The TxRep - Reputation Plugin
Introduction
TxRep was designed as an enhanced replacement of the AutoWhitelist plugin
TxRep, just like AWL, tracks scores of messages previously received, and adjusts the current message score, either by boosting messages from senders who send ham or penalizing senders who have sent spam previously. This not only treats some senders as if they were whitelisted but also treats spammers as if they were blacklisted. Each message from a particular sender adjusts the historical total score which can change them from a spammer if they send non-spam messages. Senders who are considered non-spammers can become treated as spammers if they send messages which appear to be spam. Simpler told TxRep is a score averaging system. It keeps track of the historical average of a sender, and pushes any subsequent mail towards that average.
************
Please extend the TxRep reputation plugin text with the passage that would come next, starting after its last sentence. The listing that comes next is separate material.

◆ **Collected material**:
************
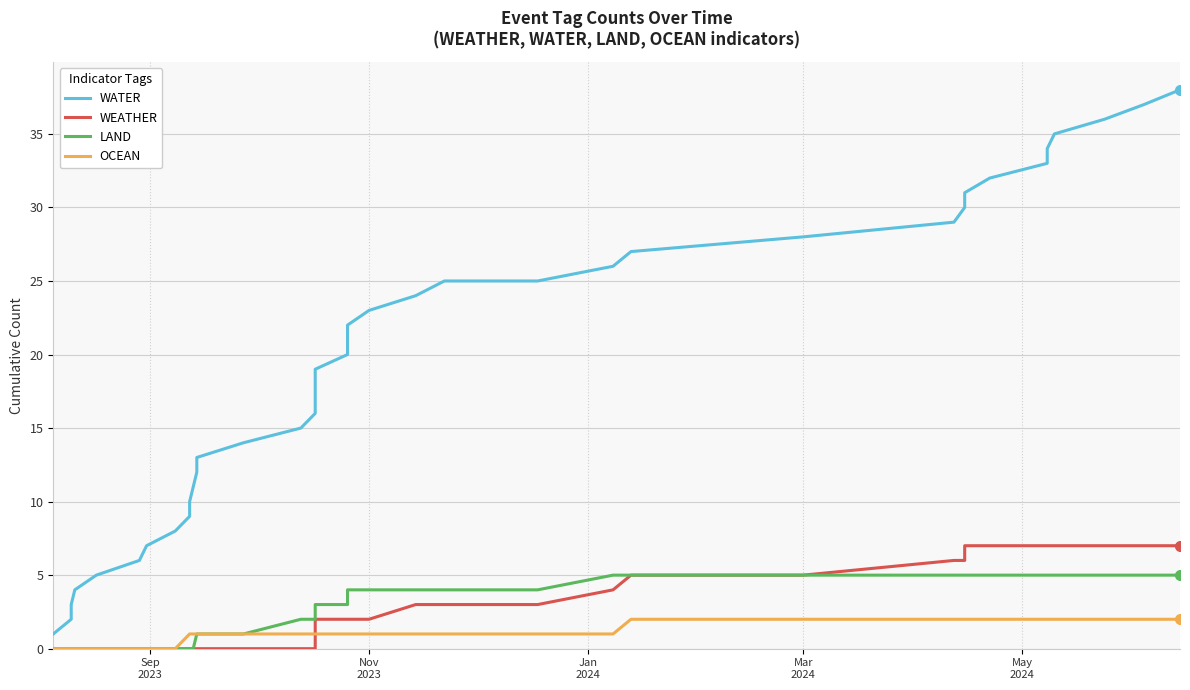

How many lines are shown in the chart?

4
************
◆ **Response to the task**:
The most important difference of TxRep in comparison to AWL is its ability to learn. It can be trained by sa-learn, it has also the auto-learn ability, and old messages can be re-learned anytime to adjust historical records after a revision of rules. There are more differences, though. Below, there is a brief list of features introduced by TxRep to work around some shortcomings of AWL:
- Improved scoring algorithm 2. Learning 3. Auto-Learning 4. Re-learning 5. Record Aging 6. Blacklisting and Whitelisting 7. Complex Sender Identification 8. Message Tracking 9. Dual User and Global Storages 10. Outbound Whitelisting
More details are available on the TxRep POD page.
How Does It Work?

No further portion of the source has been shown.